### Task:
Leave out the lines before the one with "ТЕХНОФАШИСТЫ XXI ВЕКА"; output that line and all remaining lines of the records exactly.

─── Entries provided

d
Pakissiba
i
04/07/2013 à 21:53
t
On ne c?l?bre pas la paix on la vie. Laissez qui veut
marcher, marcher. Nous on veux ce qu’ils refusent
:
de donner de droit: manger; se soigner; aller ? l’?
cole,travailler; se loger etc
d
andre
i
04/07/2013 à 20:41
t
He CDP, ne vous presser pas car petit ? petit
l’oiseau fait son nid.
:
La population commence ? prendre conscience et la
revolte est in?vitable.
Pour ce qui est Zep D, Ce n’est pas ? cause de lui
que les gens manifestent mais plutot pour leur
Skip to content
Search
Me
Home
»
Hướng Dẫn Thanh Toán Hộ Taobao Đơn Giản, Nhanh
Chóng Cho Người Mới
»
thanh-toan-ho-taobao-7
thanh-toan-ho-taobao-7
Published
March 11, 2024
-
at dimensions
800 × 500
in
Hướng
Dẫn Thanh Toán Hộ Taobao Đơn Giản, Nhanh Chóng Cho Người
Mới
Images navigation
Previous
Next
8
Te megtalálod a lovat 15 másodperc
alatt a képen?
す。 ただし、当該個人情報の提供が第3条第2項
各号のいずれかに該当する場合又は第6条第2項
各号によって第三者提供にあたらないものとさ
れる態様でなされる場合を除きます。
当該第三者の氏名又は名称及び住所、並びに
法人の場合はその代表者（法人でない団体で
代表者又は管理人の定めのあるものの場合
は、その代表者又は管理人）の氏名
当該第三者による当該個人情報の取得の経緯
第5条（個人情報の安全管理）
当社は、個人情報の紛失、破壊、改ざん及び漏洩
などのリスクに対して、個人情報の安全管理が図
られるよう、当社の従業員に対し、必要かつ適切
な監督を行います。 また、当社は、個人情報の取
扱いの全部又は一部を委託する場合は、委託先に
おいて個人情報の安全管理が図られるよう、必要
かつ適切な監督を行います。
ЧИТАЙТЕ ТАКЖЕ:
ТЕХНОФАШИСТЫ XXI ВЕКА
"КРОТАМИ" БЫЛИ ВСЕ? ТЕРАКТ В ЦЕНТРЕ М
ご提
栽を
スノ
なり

──────

### Task response:
ТЕХНОФАШИСТЫ XXI ВЕКА
"КРОТАМИ" БЫЛИ ВСЕ? ТЕРАКТ В ЦЕНТРЕ М
ご提
栽を
スノ
なり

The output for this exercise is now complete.